# SOURCE DOCUMENT:
- - -

I had the same experience and the same outcome. Zed was super fast for editing but slow for rich features, which on the net slowed me down compared with VSCode
Electron compiles NodeJS with v8's pointer compression which leads to an up to 50% decrease in memory usage, and might speed it up too.
Check if it supports using typescript-go as your LSP. IDEA recently added this, and I've been using it for a couple of months already; it's fantastic.
First, you should fix fundamental operations on Mac and other distributions - for example when you stash or perform operations on files from other tools, it will put the state out of sync.

You can build the most beautiful and fastest IDE, but with this bugs, it’s useless

I don't use windows, but this is good development as all platforms should be present for editors to be worth using. I am happy Zed user since long time, I am happy it had kept with out demands, with adding AI, Git etc. Also integration of cli tools into AI is excellent and really refreshing.

- - -

# MATERIAL PROVIDED:

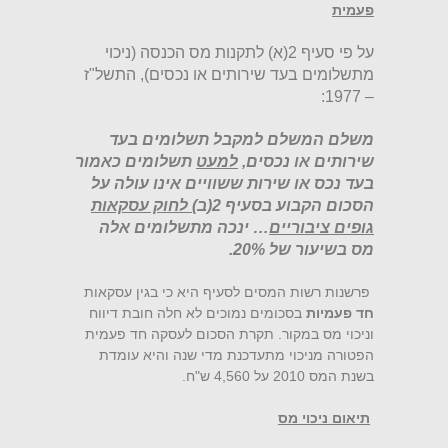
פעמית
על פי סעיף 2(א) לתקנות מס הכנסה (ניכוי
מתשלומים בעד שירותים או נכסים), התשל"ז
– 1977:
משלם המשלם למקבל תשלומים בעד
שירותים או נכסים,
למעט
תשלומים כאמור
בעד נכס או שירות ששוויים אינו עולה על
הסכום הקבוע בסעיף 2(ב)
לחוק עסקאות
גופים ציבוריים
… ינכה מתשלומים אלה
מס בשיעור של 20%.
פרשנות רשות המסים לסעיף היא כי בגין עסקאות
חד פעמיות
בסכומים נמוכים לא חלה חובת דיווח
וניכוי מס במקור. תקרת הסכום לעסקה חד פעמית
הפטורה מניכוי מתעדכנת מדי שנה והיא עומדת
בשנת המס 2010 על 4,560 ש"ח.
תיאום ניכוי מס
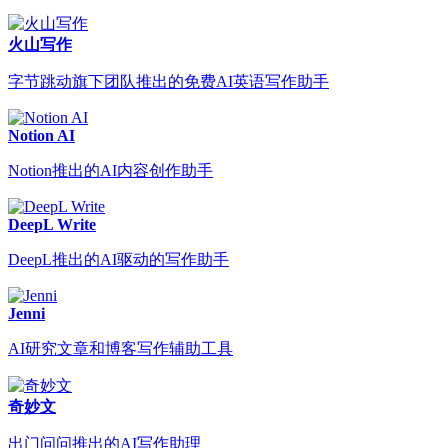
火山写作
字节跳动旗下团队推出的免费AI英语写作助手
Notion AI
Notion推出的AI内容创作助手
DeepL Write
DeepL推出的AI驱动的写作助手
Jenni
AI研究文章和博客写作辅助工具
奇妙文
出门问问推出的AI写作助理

- - -

# ASSIGNMENT:
In the comments about the Zed editor, how much can v8's pointer compression cut Electron's memory usage?

# WRITTEN RESPONSE:
Up to 50%.